There are plenty of examples of being forced to come into close contact with strangers, especially if your building’s lobby is small.

So, some buildings are stepping up messaging about wearing masks while on the common grounds.

“Charles in Burnaby” doesn’t like what his building has done. He contacted me to say his strata is “forcing” him to wear a mask when in the lobby, elevator or hallways and other common areas, such as underground parking.

“They’ve got these signs everywhere telling us we have to wear a mask,” Charles said. “I came home the other day and walked into the lobby without a mask and a couple of the (strata) council members go into my face about it. They said I couldn’t enter the building without a mask. I don’t think that’s fair. They can just keep their distance from me.”

I’ll start by saying that I think that it is good the strata is taking such action to get people to wear masks. It’s an important safety measure.

Having said that, I don’t see how strata council can prevent someone from entering a building they legally live in.

According to Charles, the strata has not actually passed a bylaw requiring masks to be worn in all common areas.

So while it’s good to want people to wear a mask, this seems to be a bad way to go about it. Charles should also get the message and wear a mask. From the lobby door and up the elevator and down a hallway to his unit would take probably two minutes?

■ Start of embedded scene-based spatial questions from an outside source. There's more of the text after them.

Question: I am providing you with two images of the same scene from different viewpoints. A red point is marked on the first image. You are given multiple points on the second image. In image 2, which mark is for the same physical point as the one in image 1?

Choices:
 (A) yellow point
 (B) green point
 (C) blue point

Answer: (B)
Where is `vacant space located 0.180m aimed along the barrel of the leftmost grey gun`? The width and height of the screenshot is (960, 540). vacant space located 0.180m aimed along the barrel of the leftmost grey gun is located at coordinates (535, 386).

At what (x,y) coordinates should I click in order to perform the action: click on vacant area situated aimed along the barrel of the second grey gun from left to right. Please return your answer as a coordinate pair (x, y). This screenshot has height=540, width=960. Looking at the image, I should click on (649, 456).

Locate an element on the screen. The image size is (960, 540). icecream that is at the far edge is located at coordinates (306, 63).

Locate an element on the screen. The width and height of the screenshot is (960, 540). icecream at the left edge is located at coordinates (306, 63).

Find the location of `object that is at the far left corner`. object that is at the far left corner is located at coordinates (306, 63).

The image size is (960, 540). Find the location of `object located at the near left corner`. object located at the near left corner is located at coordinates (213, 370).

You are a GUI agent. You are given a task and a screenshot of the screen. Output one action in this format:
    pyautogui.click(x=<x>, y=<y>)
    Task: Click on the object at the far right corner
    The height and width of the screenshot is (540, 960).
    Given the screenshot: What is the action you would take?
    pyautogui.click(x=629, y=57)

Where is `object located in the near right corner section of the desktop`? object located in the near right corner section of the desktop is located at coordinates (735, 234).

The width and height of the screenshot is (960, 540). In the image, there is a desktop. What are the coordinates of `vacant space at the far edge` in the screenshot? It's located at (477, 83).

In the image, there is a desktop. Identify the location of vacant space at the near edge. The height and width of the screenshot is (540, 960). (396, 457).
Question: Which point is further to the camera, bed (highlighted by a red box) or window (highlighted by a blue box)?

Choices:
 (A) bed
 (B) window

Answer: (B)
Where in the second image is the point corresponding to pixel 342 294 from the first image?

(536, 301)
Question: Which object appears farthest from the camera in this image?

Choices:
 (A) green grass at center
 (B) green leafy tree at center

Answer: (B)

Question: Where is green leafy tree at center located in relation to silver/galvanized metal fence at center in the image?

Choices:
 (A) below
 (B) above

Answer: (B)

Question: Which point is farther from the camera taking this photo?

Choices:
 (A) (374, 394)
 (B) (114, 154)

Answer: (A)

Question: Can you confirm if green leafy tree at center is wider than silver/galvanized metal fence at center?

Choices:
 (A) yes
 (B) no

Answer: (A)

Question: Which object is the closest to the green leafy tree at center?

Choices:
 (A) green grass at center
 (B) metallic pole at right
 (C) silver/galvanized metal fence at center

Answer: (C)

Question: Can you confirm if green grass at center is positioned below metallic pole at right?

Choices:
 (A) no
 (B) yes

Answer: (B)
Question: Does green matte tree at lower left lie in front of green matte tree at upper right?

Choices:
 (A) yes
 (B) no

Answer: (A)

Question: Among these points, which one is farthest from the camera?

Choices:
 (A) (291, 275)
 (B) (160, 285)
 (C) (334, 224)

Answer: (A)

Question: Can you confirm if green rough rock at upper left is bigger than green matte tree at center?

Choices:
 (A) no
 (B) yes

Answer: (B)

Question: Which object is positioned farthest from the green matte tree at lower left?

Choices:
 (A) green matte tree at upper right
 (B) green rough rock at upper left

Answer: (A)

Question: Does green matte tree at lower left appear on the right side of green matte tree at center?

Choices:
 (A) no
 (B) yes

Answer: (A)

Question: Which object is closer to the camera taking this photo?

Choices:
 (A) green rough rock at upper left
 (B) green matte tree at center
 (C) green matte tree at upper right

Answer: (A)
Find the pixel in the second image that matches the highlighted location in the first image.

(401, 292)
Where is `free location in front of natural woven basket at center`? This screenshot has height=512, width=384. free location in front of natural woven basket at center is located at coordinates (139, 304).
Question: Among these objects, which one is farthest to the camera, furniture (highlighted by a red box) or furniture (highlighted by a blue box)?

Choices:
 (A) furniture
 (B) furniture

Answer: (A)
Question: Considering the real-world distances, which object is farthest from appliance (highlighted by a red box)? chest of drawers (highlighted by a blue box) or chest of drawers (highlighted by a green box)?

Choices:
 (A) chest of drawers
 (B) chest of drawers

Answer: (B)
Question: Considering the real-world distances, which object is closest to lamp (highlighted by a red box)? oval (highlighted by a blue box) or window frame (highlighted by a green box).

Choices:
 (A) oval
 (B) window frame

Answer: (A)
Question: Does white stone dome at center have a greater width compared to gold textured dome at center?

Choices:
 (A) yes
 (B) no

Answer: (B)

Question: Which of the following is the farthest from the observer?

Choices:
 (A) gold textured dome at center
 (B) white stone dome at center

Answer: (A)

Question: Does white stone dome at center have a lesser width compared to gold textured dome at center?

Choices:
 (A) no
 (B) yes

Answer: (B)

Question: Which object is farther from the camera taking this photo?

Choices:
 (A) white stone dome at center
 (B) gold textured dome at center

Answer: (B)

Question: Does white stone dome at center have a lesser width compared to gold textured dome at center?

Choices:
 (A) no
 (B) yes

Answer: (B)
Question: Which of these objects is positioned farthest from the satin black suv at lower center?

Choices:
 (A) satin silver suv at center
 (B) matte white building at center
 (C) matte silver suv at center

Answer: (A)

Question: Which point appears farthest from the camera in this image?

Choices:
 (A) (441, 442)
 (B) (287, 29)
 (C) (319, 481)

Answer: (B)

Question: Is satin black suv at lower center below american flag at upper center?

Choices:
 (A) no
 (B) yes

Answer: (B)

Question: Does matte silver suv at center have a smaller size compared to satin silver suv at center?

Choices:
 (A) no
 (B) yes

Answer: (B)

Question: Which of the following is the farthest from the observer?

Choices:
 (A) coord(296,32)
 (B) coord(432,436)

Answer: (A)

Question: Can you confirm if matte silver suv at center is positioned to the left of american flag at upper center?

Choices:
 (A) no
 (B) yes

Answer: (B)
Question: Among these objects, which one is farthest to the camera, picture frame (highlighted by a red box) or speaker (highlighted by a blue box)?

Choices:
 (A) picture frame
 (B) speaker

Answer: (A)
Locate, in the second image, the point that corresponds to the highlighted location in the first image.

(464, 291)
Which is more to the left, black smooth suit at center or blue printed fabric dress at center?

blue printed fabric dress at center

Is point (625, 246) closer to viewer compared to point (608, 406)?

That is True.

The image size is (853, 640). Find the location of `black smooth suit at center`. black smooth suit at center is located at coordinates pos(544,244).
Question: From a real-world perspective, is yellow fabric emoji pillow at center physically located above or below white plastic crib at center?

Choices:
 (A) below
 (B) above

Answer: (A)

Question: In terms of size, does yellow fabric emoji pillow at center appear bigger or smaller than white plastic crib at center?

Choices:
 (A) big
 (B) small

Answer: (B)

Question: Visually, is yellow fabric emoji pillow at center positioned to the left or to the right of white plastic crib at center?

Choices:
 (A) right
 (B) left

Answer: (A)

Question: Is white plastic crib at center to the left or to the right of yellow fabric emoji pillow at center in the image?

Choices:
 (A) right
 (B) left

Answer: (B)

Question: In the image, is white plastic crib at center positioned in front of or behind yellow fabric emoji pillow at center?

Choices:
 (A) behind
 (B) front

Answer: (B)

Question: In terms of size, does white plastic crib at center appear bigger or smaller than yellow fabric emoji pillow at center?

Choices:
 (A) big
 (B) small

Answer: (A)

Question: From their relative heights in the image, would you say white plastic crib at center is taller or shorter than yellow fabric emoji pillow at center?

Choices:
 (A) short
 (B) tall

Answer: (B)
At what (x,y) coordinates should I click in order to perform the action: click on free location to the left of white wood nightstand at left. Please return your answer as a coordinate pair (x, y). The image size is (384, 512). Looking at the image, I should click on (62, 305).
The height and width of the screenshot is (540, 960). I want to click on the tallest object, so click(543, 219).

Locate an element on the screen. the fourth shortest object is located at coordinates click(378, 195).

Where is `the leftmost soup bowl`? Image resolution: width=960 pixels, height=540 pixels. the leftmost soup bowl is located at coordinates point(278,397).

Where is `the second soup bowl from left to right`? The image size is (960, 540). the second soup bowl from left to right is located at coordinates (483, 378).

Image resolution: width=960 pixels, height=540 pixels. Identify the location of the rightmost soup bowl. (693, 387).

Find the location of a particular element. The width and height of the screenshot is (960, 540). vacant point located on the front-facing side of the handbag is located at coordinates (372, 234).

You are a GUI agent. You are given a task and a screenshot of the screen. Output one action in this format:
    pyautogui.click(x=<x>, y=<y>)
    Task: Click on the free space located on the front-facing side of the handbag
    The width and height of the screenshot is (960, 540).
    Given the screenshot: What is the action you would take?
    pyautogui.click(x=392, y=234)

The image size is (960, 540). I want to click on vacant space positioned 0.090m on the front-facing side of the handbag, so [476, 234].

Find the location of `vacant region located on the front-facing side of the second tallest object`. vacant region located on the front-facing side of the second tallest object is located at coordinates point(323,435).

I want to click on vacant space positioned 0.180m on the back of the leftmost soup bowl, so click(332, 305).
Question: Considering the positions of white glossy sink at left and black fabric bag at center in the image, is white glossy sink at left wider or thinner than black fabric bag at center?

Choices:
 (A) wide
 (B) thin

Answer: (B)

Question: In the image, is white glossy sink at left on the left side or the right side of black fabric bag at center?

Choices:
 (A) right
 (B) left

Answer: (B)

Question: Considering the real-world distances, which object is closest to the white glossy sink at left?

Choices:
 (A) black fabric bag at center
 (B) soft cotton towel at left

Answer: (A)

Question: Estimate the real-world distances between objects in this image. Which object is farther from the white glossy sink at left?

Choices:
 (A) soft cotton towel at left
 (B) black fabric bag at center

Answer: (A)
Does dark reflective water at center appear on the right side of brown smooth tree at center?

Hey, Chuck, I think you can handle wearing one that long for your own safety and the safety of everyone else.

Masks are encouraged by the B.C. government.

“Strata residents, strata council members, staff and others may want to wear non-medical masks in some situations,” reads a post on the province’s website regarding stratas and COVID-19 issues.

“Strata corporations have important responsibilities during COVID-19,” says the government. “Strata councils and strata residents need to be aware of and follow COVID-19 related orders and guidelines from the federal, provincial and municipal governments and health authorities … It is important for strata councils and strata owners to take steps to lower the risks from COVID-19 for residents and staff:

  • Some strata corporation activities may need to stop, e.g., closing non-essential facilities such as gyms and pools
  • Some strata corporation activities may need to change, e.g., holding strata council meetings electronically or by phone instead of in-person
  • Some activities need to be increased from previous levels, e.g., cleaning common areas and physical distancing
  • Some activities need to continue, e.g., paying strata fees and strata corporation bills; and performing necessary maintenance.”

“Physical distancing must also take into consideration the needs of vulnerable residents who may be depending on outside assistance,” reads the government post. “For example, people who are ill or those who are self-isolating to remain healthy will be relying on friends, family members, or delivery personnel to obtain necessary goods and avoid non-essential trips. Strata corporations should allow the delivery of goods in buildings to residents to support these physical distancing measures.”

So, there are a few thoughts on how to improve safety in apartments.